Classes: Each student will have one class a week, which will be timetabled towards the end of Week 2.
The classes will begin in Week 3 with Exercise Set 2.
Extra Examples Sessions: These are extra classes designed to reinforce the material covered in the lectures and are entirely optional. There will be no new material presented in these classes. The classes will be held each week:
Thursdays 11.00 - 12.00 in the Old Theatre.
Study Pack
A Study Pack which includes Lecture Notes for the year, all Exercise Sets, the instructions for the Exercise 4 class in Week 5, and past exam papers with solutions will be available at the start of term.
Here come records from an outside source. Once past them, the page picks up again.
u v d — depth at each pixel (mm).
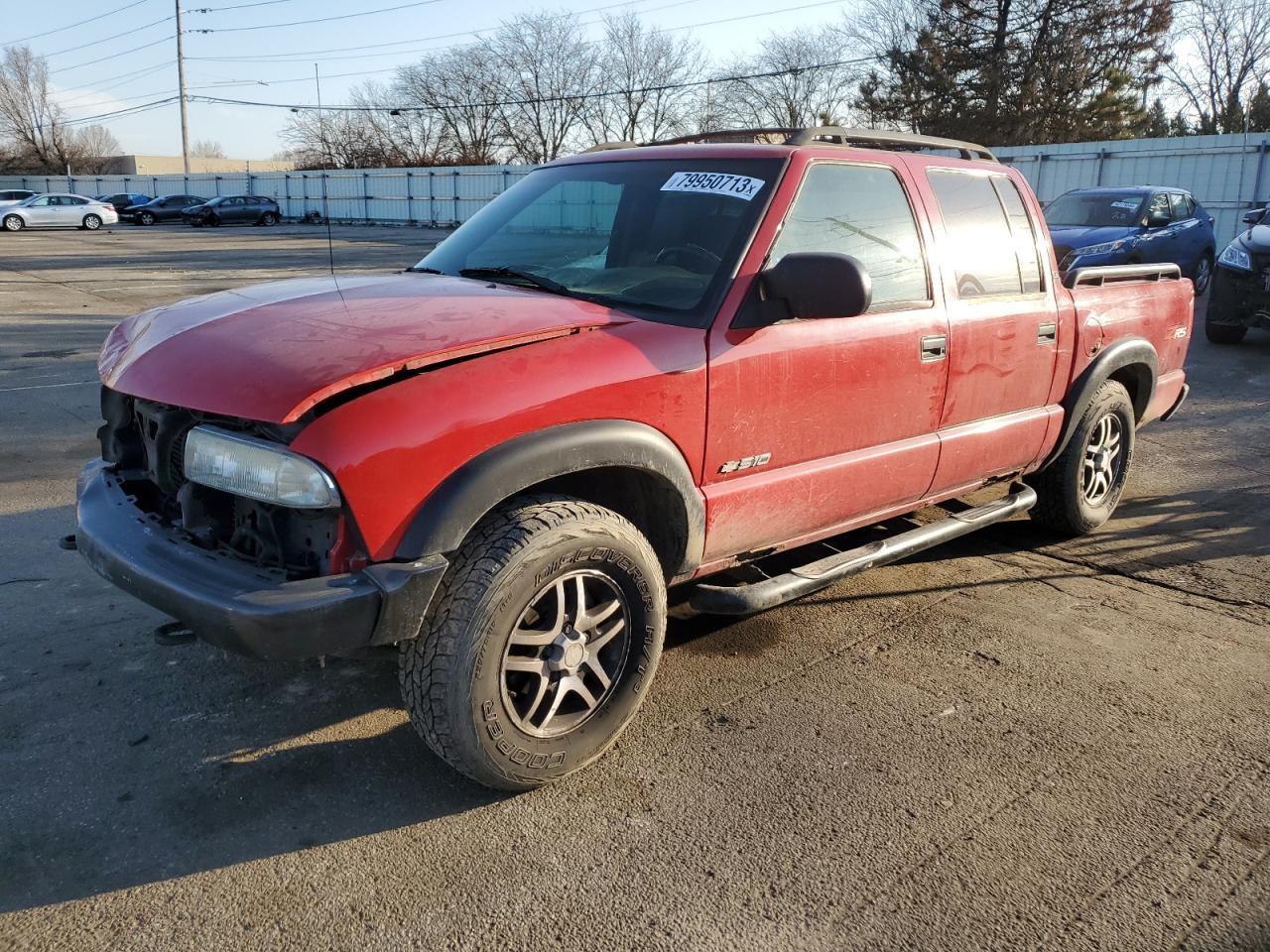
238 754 2994
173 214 44812
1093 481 5031
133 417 3115
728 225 3227
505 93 62781
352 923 2307
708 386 2994
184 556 2625
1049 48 40219
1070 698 3451
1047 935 2316
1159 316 5246
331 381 2422
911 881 2494
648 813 2748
This is a hard copy of some material which will be available on the course Moodle page| on a weekly basis.
The lectures will broadly follow the lecture notes. They will enable you to listen to lectures without having to take down every word; but you will still need to take some notes.
You will be able to purchase the study pack at 13.45 on Tuesday 6th October in the lobby of the Peacock Theatre (just before your first MA100 lecture). The cost, to cover printing, is £4.00 (this is significantly less than printing all the material out from the web). Please have the correct change!
If you don't manage to get a copy, you can buy one from the Maths Dept Office, B401 (4th floor of Columbia House), from 10.30 - 11.30 Monday to Friday.
Course Texts
K. G. Binmore and J. Davies, Calculus, Concepts and Methods;
H. Anton, Elementary Linear Algebra.
It is recommended that you purchase the course texts.
The texts listed below are for reference, and can be found in the library course collection, or on the shelves. (The library references are: \ Calculus QA303, Linear Algebra QA184.)
Reference Texts
D. Lay, Linear Algebra and its Applications
R. Beezer, http://linear.ups.edu/| - this is a (free) online linear algebra text. Download the PDF version to read on-screen. (There's no need to print it out - it can be navigated easily on computer).
L. Johnson, R. Riess and J. Arnold, Introduction to Linear Algebra
G. Strang, Linear Algebra and its Applications
S. L. Salas and E. Hille, Calculus, One and Several Variables
R. Larson and R. Hostetle, Calculus
M. Anthony, N. Biggs, Mathematics for Economics and Finance
Schaum Outline Series: Mathematics for Economists, Linear Algebra, Advanced Calculus, Differential and Integral Calculus.
Teaching Arrangements
There is one calculus lecture (Tuesday) and one algebra lecture (Friday) each week.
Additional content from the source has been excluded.